Incidentally Discovered Sellar Masses (Pituitary Incidentalomas)

Brain anatomy PITUITARY GLAND – cross section

Written by: Guadalupe Navarro, RN and FNP student

As providers, we often order imaging studies that result in unexpected findings. A common incidentally discovered abnormality is a pituitary adenoma, also known as pituitary incidentaloma. However, one must keep in mind that radiologists may over-interpret an anomaly <10 mm as a pituitary microadenoma, 99% of the time. These findings are more likely to occur in an MRI instead of a CT.

As a provider, one should be concerned if the pituitary adenoma is >10 mm or is causing visual or neurological changes. For patients with visual or neurological changes, prompt referral to a neurosurgeon for a transsphenoidal surgery is necessary. If the patient does not present with those warning symptoms but their adenoma is >10 mm, then further clinical workup for hormone hypersecretion and hypopituitarism is indicated. This involves serum prolactin, insulin-like growth factor-1, luteinizing hormone, follicle-stimulating hormone, and alpha subunit corticotropin. If hormone hypersecretion is present one must inhibit hormone production. If hypopituitarism is present, then replacement is indicated.

Follow up care for patients with adenoma’s greater than 10 mm but less than 20 mm without hormonal hypersecretion, visual, or neurological abnormalities consists of the following.
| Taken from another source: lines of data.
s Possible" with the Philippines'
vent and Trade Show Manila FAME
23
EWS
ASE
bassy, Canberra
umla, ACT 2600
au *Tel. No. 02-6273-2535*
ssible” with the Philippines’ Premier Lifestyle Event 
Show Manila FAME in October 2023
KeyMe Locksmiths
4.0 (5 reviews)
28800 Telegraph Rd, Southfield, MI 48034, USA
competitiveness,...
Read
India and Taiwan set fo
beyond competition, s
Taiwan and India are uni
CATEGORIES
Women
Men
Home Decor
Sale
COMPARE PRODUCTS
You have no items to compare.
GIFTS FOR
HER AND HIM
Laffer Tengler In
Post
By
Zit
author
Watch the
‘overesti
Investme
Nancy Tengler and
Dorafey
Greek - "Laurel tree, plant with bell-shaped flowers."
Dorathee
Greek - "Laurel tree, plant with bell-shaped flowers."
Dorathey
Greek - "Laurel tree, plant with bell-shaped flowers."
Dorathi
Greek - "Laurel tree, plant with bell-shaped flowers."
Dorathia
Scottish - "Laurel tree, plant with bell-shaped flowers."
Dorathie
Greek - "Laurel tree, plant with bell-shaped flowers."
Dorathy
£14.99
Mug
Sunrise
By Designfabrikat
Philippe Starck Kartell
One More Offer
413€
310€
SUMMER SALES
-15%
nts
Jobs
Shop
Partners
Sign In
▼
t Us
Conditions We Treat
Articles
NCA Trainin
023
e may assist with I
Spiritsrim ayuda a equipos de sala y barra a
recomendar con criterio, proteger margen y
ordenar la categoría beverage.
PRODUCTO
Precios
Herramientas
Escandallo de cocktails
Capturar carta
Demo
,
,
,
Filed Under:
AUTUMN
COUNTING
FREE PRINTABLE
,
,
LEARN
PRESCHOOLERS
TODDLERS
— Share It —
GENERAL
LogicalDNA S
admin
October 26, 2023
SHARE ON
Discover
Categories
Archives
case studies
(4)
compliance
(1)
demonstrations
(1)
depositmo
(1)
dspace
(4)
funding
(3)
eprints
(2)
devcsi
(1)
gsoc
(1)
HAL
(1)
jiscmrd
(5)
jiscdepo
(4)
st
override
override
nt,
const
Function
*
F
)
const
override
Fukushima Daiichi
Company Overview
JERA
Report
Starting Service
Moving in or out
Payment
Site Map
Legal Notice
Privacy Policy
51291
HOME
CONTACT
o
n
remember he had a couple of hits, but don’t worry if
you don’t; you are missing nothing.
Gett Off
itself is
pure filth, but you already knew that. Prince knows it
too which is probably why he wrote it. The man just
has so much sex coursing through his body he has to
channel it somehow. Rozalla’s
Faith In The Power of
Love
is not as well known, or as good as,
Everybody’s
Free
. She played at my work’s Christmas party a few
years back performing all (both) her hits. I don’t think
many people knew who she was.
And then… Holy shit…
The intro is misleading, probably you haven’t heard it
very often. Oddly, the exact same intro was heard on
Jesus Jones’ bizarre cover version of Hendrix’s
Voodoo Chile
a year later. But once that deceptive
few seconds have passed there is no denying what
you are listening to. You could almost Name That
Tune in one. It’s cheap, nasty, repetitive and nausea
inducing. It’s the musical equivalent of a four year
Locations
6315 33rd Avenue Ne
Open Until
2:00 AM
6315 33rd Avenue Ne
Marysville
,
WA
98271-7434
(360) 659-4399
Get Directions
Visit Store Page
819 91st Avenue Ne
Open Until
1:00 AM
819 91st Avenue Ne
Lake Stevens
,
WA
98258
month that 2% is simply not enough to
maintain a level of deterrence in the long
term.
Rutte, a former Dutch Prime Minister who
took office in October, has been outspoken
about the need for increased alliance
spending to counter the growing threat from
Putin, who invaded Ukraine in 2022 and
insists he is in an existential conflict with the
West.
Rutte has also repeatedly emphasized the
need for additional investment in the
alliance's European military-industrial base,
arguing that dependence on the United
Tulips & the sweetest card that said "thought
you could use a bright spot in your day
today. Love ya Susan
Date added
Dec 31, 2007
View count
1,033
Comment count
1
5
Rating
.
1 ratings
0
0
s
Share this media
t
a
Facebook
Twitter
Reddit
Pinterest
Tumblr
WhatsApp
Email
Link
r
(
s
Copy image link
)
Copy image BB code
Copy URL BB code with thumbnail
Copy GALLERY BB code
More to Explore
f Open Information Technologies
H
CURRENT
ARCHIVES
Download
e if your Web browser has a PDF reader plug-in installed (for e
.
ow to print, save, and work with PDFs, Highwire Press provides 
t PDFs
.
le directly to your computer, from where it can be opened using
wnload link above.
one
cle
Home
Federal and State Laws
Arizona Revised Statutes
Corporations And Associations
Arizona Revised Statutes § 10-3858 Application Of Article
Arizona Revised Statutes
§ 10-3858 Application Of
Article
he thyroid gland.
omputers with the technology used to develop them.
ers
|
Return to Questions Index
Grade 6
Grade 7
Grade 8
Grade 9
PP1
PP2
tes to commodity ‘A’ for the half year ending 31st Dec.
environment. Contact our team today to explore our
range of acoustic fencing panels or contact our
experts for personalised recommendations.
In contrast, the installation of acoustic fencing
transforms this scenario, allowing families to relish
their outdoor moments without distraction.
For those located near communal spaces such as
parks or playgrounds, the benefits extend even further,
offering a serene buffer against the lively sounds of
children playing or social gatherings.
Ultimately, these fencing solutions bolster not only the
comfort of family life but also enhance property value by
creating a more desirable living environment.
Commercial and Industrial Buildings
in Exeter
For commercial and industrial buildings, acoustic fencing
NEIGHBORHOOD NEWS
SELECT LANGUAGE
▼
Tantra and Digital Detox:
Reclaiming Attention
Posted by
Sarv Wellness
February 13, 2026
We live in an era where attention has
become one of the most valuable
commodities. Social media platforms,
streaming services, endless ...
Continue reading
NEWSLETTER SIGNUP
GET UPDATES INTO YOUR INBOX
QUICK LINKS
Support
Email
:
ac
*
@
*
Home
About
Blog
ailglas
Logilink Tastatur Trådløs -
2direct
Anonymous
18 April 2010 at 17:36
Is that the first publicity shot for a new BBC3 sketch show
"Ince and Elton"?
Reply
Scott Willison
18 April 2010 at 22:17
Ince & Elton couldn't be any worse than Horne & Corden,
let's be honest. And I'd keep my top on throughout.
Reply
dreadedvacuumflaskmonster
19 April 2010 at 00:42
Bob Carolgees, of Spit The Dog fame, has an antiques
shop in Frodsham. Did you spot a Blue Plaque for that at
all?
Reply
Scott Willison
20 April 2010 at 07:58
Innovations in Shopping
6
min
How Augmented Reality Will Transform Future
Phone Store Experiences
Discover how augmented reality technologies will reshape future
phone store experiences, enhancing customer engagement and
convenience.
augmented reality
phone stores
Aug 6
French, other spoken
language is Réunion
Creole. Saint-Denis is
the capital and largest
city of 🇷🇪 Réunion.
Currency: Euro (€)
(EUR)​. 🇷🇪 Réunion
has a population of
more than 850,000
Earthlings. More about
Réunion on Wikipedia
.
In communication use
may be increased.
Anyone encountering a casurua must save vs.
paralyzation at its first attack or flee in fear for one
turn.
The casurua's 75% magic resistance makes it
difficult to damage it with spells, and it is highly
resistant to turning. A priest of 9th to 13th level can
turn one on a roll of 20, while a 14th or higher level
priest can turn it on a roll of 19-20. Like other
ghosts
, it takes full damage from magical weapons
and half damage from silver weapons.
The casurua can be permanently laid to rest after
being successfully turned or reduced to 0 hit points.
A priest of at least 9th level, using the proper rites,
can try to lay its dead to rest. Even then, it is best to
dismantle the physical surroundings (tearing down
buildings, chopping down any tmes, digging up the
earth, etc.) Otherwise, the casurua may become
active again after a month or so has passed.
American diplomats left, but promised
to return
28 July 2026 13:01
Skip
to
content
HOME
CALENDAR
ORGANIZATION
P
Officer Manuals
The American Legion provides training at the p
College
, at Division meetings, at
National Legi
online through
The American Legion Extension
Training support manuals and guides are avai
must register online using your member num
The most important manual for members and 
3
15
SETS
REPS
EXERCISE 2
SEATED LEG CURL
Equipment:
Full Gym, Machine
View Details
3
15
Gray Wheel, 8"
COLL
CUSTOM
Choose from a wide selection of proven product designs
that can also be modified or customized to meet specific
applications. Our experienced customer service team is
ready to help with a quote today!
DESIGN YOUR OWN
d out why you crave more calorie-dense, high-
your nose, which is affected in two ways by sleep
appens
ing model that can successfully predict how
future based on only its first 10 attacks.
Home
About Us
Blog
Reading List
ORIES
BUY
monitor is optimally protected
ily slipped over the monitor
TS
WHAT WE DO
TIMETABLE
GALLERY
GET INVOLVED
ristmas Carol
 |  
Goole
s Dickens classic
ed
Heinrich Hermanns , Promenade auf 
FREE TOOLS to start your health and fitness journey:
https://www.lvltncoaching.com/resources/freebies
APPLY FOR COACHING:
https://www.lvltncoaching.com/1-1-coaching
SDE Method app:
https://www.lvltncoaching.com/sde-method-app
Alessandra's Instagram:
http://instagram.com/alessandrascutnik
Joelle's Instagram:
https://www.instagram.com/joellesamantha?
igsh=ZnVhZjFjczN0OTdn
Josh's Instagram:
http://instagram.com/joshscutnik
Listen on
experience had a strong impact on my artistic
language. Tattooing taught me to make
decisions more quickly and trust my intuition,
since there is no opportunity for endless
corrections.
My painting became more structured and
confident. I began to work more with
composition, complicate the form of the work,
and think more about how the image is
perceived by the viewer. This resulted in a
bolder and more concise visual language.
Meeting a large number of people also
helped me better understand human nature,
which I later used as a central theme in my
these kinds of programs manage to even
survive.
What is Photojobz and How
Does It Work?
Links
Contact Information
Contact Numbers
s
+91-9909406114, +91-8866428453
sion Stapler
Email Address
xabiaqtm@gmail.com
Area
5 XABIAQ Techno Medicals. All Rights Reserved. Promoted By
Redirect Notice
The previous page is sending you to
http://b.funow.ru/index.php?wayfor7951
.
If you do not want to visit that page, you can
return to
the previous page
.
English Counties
Repeating labs in 6 and 12 months and then annually for several years. The MRI should be repeated yearly for several years to monitor for growth because 12% of adenomas can grow and cause issues. On the other hand, for patients with adenoma’s 2-4 mm, no further work-up is needed. For those with lesions 5-9 mm, a prolactin level in addition to a pituitary MRI should be done yearly for two years. If no significant changes in size or levels occur, the frequency of repetition can be reduced.